TASK REQUIREMENTS >>
Reproduce each line of the listing below without any change.

⁂

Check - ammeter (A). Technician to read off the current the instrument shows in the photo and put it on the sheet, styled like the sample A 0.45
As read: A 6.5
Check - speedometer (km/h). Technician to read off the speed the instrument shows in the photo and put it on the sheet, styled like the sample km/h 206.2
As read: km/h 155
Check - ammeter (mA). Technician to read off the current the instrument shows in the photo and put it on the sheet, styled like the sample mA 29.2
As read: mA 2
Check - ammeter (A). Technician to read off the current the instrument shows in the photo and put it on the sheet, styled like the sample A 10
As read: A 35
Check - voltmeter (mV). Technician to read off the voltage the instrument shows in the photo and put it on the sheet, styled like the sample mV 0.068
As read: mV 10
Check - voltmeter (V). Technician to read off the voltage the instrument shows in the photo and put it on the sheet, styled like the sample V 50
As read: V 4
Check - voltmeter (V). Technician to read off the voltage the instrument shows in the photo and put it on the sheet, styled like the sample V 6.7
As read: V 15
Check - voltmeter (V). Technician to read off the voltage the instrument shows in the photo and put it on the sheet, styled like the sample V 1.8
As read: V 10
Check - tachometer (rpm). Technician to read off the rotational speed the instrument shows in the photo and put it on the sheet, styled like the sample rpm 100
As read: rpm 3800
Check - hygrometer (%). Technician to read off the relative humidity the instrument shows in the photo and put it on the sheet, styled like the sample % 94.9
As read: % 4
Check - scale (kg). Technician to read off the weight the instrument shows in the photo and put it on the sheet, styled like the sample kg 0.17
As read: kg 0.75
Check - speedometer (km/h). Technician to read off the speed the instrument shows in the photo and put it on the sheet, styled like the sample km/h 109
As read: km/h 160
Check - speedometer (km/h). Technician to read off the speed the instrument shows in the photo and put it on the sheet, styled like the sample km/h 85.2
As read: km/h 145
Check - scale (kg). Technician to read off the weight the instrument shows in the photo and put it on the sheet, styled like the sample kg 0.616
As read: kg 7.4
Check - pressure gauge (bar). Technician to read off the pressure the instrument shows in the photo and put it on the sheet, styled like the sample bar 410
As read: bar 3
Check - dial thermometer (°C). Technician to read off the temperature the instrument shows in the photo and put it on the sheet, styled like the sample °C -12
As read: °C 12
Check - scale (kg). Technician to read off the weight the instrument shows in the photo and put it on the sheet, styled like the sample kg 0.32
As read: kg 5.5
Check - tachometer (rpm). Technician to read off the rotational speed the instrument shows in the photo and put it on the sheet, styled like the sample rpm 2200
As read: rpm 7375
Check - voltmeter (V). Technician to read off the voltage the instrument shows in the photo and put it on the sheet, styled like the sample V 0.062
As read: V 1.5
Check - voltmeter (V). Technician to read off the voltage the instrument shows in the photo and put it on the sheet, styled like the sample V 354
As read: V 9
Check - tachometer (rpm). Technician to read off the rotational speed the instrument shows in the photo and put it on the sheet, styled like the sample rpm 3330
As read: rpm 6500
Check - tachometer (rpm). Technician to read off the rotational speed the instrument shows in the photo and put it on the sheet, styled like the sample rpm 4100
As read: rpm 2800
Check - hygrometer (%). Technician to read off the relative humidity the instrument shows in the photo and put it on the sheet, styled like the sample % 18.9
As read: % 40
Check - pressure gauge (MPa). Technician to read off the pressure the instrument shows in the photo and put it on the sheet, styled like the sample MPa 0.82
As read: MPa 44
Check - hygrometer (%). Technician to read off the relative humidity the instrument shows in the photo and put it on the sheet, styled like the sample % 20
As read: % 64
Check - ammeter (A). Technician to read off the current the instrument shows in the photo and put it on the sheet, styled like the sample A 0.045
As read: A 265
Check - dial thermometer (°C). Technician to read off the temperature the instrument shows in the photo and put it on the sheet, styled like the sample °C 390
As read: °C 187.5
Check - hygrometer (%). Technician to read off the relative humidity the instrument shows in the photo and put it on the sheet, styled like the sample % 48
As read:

⁂

TASK RESULT >>
Check - ammeter (A). Technician to read off the current the instrument shows in the photo and put it on the sheet, styled like the sample A 0.45
As read: A 6.5
Check - speedometer (km/h). Technician to read off the speed the instrument shows in the photo and put it on the sheet, styled like the sample km/h 206.2
As read: km/h 155
Check - ammeter (mA). Technician to read off the current the instrument shows in the photo and put it on the sheet, styled like the sample mA 29.2
As read: mA 2
Check - ammeter (A). Technician to read off the current the instrument shows in the photo and put it on the sheet, styled like the sample A 10
As read: A 35
Check - voltmeter (mV). Technician to read off the voltage the instrument shows in the photo and put it on the sheet, styled like the sample mV 0.068
As read: mV 10
Check - voltmeter (V). Technician to read off the voltage the instrument shows in the photo and put it on the sheet, styled like the sample V 50
As read: V 4
Check - voltmeter (V). Technician to read off the voltage the instrument shows in the photo and put it on the sheet, styled like the sample V 6.7
As read: V 15
Check - voltmeter (V). Technician to read off the voltage the instrument shows in the photo and put it on the sheet, styled like the sample V 1.8
As read: V 10
Check - tachometer (rpm). Technician to read off the rotational speed the instrument shows in the photo and put it on the sheet, styled like the sample rpm 100
As read: rpm 3800
Check - hygrometer (%). Technician to read off the relative humidity the instrument shows in the photo and put it on the sheet, styled like the sample % 94.9
As read: % 4
Check - scale (kg). Technician to read off the weight the instrument shows in the photo and put it on the sheet, styled like the sample kg 0.17
As read: kg 0.75
Check - speedometer (km/h). Technician to read off the speed the instrument shows in the photo and put it on the sheet, styled like the sample km/h 109
As read: km/h 160
Check - speedometer (km/h). Technician to read off the speed the instrument shows in the photo and put it on the sheet, styled like the sample km/h 85.2
As read: km/h 145
Check - scale (kg). Technician to read off the weight the instrument shows in the photo and put it on the sheet, styled like the sample kg 0.616
As read: kg 7.4
Check - pressure gauge (bar). Technician to read off the pressure the instrument shows in the photo and put it on the sheet, styled like the sample bar 410
As read: bar 3
Check - dial thermometer (°C). Technician to read off the temperature the instrument shows in the photo and put it on the sheet, styled like the sample °C -12
As read: °C 12
Check - scale (kg). Technician to read off the weight the instrument shows in the photo and put it on the sheet, styled like the sample kg 0.32
As read: kg 5.5
Check - tachometer (rpm). Technician to read off the rotational speed the instrument shows in the photo and put it on the sheet, styled like the sample rpm 2200
As read: rpm 7375
Check - voltmeter (V). Technician to read off the voltage the instrument shows in the photo and put it on the sheet, styled like the sample V 0.062
As read: V 1.5
Check - voltmeter (V). Technician to read off the voltage the instrument shows in the photo and put it on the sheet, styled like the sample V 354
As read: V 9
Check - tachometer (rpm). Technician to read off the rotational speed the instrument shows in the photo and put it on the sheet, styled like the sample rpm 3330
As read: rpm 6500
Check - tachometer (rpm). Technician to read off the rotational speed the instrument shows in the photo and put it on the sheet, styled like the sample rpm 4100
As read: rpm 2800
Check - hygrometer (%). Technician to read off the relative humidity the instrument shows in the photo and put it on the sheet, styled like the sample % 18.9
As read: % 40
Check - pressure gauge (MPa). Technician to read off the pressure the instrument shows in the photo and put it on the sheet, styled like the sample MPa 0.82
As read: MPa 44
Check - hygrometer (%). Technician to read off the relative humidity the instrument shows in the photo and put it on the sheet, styled like the sample % 20
As read: % 64
Check - ammeter (A). Technician to read off the current the instrument shows in the photo and put it on the sheet, styled like the sample A 0.045
As read: A 265
Check - dial thermometer (°C). Technician to read off the temperature the instrument shows in the photo and put it on the sheet, styled like the sample °C 390
As read: °C 187.5
Check - hygrometer (%). Technician to read off the relative humidity the instrument shows in the photo and put it on the sheet, styled like the sample % 48
As read:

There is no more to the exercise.